И вот теперь она рассталась с надеждой, что он когда-нибудь изменится.
На самом деле это мрачный, отчаявшийся человек, а не жизнерадостный молодой граф, в которого она влюбилась. Как, должно быть, пуста его одинокая жизнь… без настоящего человеческого общения, без любви. Из-за отца Эдриан отгородился непроницаемой стеной от всего мира, он никому не разрешает проникнуть в свое сердце, и это привело к глубокому конфликту между ними. Она беспомощно стоит на одной стороне пропасти, в отчаянии пытаясь дотянуться до него, перекинуть мост над бездной. Но это так же безнадежно, как если бы он стоял на другом конце земли.
Господи, она пыталась!..
Однако ничего сделать нельзя. Она пыталась, она действительно пыталась, но все тщетно. Сейчас ей нужно думать о новой жизни, и как только будет готова карета, она навсегда покинет Лонгбридж.

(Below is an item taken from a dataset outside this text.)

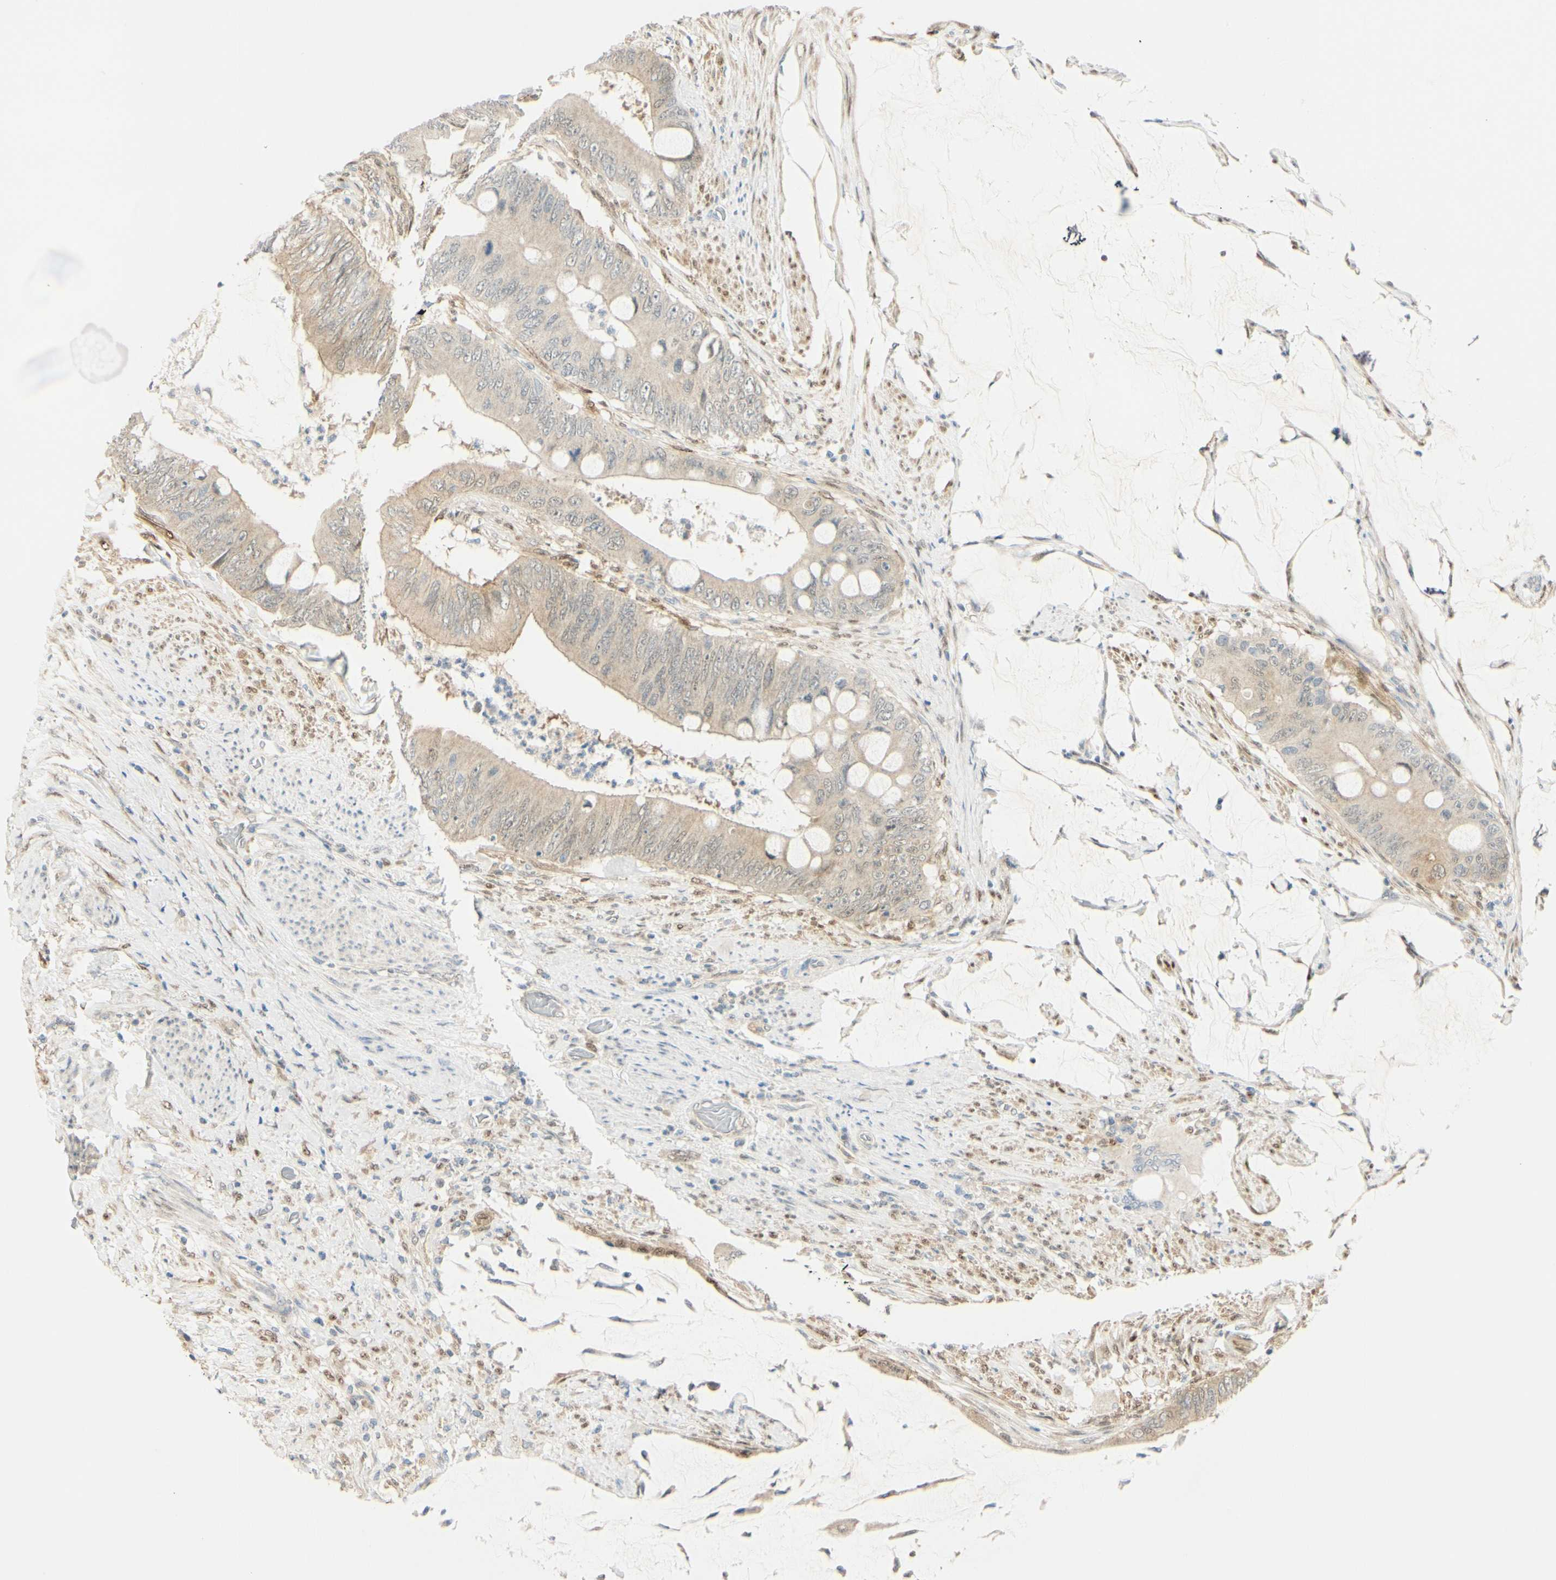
{"staining": {"intensity": "weak", "quantity": "25%-75%", "location": "cytoplasmic/membranous"}, "tissue": "colorectal cancer", "cell_type": "Tumor cells", "image_type": "cancer", "snomed": [{"axis": "morphology", "description": "Adenocarcinoma, NOS"}, {"axis": "topography", "description": "Rectum"}], "caption": "This is a photomicrograph of immunohistochemistry (IHC) staining of adenocarcinoma (colorectal), which shows weak positivity in the cytoplasmic/membranous of tumor cells.", "gene": "FHL2", "patient": {"sex": "female", "age": 77}}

Вылетев на подъездную аллею, измученный Эдриан вздрогнул при виде кареты, нагруженной вещами. Сердце у него упало. Значит, она действительно его покидает. «Господи! — взмолился он. — Пожалуйста, яви мне еще раз свою милость, только один раз, и, клянусь, я больше не пренебрегу ею!»
Но все оказалось хуже, чем он представлял. Осадив Грома у входа, он почувствовал, как в него впились взгляды Макса, плачущей миссис Дисмьюк, Льюиса, доктора Мейтона и нескольких слуг. Среди них стояла Лилиана, а рядом с ней резвились пушистые толстые щенки.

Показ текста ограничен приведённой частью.